> **Excerto apresentado**
________________________

O pedido de renovação de autorização de residência, como vimos supra, foi indeferido em virtude do Autor ter fixado “(…) residência fora de Portugal em agosto de 2014, primeiro no reino de Espanha, em Madrid, e depois, e desde julho de 2015, e até pelo menos até maio de 2017, na república da Turquia, não exercendo em Portugal qualquer atividade passível de enquadrar o pedido de renovação do título de residência de que dispunha, incumprindo com os requisito legais constantes do nº. 2 do artigo 78º da Lei nº. 23/2007, de 04 de julho, em articulação com o disposto na alínea a) do nº. 2 do artigo 85º
(…)
Perscrutados os preceitos em causa, verifica-se que a renovação da autorização de residência temporária depende - nos termos em que importa para o caso vertente - da demonstração, por banda do interessado requerente, para além da residência habitual em solo português, da detenção de meios de subsistência em solo português.

________________________

> **Tarefa a realizar**
Devolva, sem qualquer alteração, o trecho do excerto sobre a renovação da autorização de residência que vai de "Perscrutados os preceitos" até "em solo português.".

> **Linhas fornecidas**
________________________

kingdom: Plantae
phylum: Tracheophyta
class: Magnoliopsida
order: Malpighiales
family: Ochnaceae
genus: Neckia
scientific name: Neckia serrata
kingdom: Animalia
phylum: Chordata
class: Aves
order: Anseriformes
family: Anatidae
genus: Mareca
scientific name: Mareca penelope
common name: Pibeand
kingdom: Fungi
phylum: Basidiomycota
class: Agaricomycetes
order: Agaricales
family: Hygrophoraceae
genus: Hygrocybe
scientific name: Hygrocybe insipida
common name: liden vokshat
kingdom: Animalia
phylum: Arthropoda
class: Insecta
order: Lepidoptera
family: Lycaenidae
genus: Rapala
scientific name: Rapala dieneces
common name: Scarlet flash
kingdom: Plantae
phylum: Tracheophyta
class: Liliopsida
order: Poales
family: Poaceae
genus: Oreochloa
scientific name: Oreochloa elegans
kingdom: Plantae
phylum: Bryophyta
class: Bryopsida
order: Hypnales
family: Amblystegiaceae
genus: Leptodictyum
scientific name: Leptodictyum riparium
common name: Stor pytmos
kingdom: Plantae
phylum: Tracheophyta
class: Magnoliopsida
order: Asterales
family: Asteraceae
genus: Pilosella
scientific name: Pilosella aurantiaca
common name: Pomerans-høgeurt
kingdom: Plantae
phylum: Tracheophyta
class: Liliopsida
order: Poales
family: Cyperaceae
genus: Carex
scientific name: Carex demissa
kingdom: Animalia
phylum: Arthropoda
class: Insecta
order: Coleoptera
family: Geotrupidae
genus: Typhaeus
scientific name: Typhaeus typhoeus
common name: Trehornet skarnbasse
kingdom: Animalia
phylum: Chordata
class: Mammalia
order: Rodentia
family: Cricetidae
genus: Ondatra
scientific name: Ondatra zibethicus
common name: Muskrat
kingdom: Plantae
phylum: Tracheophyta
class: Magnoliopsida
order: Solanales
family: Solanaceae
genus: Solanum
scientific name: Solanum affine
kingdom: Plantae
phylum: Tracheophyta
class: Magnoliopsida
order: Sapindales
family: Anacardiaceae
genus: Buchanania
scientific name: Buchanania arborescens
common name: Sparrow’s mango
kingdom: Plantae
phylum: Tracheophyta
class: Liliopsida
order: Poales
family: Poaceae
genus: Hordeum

________________________

> **Solução do problema**
Perscrutados os preceitos em causa, verifica-se que a renovação da autorização de residência temporária depende - nos termos em que importa para o caso vertente - da demonstração, por banda do interessado requerente, para além da residência habitual em solo português, da detenção de meios de subsistência em solo português.